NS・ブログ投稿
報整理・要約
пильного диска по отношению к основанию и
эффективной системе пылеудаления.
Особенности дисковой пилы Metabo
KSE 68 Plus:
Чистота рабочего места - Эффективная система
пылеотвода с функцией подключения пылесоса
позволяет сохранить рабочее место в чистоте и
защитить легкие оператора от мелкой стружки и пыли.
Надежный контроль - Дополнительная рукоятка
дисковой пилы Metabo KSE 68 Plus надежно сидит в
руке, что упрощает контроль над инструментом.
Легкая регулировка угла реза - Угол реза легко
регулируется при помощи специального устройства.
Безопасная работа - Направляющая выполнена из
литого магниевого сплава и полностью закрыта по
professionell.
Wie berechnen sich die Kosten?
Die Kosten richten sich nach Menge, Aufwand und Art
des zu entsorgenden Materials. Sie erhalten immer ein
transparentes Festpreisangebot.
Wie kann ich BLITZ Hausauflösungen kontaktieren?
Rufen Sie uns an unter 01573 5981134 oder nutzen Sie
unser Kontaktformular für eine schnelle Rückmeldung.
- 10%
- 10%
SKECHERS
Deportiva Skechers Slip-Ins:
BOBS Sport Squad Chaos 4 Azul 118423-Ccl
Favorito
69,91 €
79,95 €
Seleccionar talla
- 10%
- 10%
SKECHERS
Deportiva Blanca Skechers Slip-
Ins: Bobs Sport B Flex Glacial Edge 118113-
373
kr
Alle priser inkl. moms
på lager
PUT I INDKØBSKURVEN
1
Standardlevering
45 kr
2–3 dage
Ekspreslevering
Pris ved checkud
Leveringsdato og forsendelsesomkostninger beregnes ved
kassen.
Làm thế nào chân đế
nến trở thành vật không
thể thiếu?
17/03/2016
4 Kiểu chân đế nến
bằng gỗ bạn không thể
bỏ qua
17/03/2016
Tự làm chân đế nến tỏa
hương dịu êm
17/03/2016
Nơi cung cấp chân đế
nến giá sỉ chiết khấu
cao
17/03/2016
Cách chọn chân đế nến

**PROBLEM**
Return each entry from the material above exactly as it appears.

**OUTPUT FOR THIS EXERCISE**
NS・ブログ投稿
報整理・要約
пильного диска по отношению к основанию и
эффективной системе пылеудаления.
Особенности дисковой пилы Metabo
KSE 68 Plus:
Чистота рабочего места - Эффективная система
пылеотвода с функцией подключения пылесоса
позволяет сохранить рабочее место в чистоте и
защитить легкие оператора от мелкой стружки и пыли.
Надежный контроль - Дополнительная рукоятка
дисковой пилы Metabo KSE 68 Plus надежно сидит в
руке, что упрощает контроль над инструментом.
Легкая регулировка угла реза - Угол реза легко
регулируется при помощи специального устройства.
Безопасная работа - Направляющая выполнена из
литого магниевого сплава и полностью закрыта по
professionell.
Wie berechnen sich die Kosten?
Die Kosten richten sich nach Menge, Aufwand und Art
des zu entsorgenden Materials. Sie erhalten immer ein
transparentes Festpreisangebot.
Wie kann ich BLITZ Hausauflösungen kontaktieren?
Rufen Sie uns an unter 01573 5981134 oder nutzen Sie
unser Kontaktformular für eine schnelle Rückmeldung.
- 10%
- 10%
SKECHERS
Deportiva Skechers Slip-Ins:
BOBS Sport Squad Chaos 4 Azul 118423-Ccl
Favorito
69,91 €
79,95 €
Seleccionar talla
- 10%
- 10%
SKECHERS
Deportiva Blanca Skechers Slip-
Ins: Bobs Sport B Flex Glacial Edge 118113-
373
kr
Alle priser inkl. moms
på lager
PUT I INDKØBSKURVEN
1
Standardlevering
45 kr
2–3 dage
Ekspreslevering
Pris ved checkud
Leveringsdato og forsendelsesomkostninger beregnes ved
kassen.
Làm thế nào chân đế
nến trở thành vật không
thể thiếu?
17/03/2016
4 Kiểu chân đế nến
bằng gỗ bạn không thể
bỏ qua
17/03/2016
Tự làm chân đế nến tỏa
hương dịu êm
17/03/2016
Nơi cung cấp chân đế
nến giá sỉ chiết khấu
cao
17/03/2016
Cách chọn chân đế nến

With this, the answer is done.